In the US, where this market is very strong, privately placed bonds are unregistered with the Securities and Exchange Commission, with minimal disclosure required, and so can be resold only to large, financially sophisticated investors; they are therefore not available to retail investors. Most privately placed bonds are 144a securities, meaning that they are exempt from SEC registration under Section 144a of the 1990 Securities Law. Private placement costs much less than a public offering because the issuer does not have to comply with generally accepted accounting principles and because marketing to only a handful of investing institutions is cheaper. A detailed prospectus does not need to be prepared; instead a much simpler private placement memorandum is sent to prospective investors.

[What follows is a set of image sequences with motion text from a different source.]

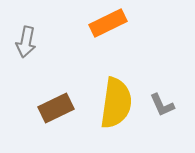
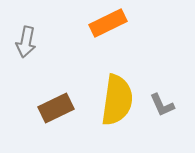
yellow semicircle: moved 1 px right, 3 px up
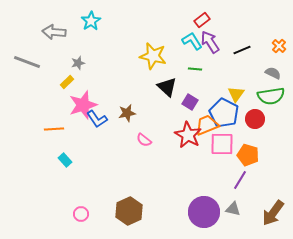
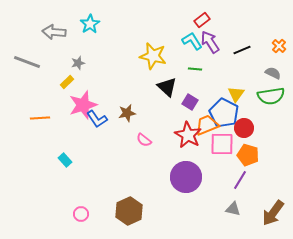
cyan star: moved 1 px left, 3 px down
red circle: moved 11 px left, 9 px down
orange line: moved 14 px left, 11 px up
purple circle: moved 18 px left, 35 px up
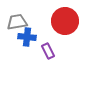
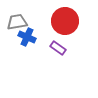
blue cross: rotated 18 degrees clockwise
purple rectangle: moved 10 px right, 3 px up; rotated 28 degrees counterclockwise
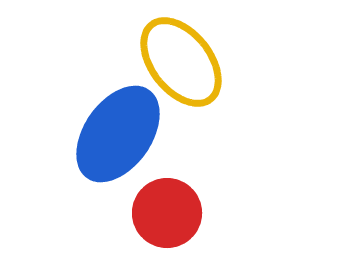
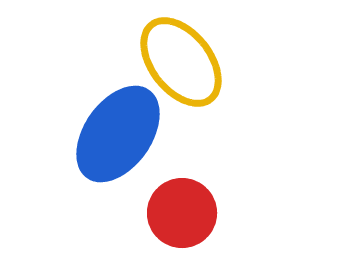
red circle: moved 15 px right
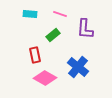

Privately placed bonds tend to be illiquid and so are generally bought by institutions willing to buy and hold without going to the secondary market; interest rates tend to be higher to compensate for the illiquidity and because most of the issuers are less well known than for publicly placed bonds - the bonds are generally not ‘investment grade', i.e. with credit ratings under BBB-. Europeans are trying to grow a strong local private placement market - see Article 4.10.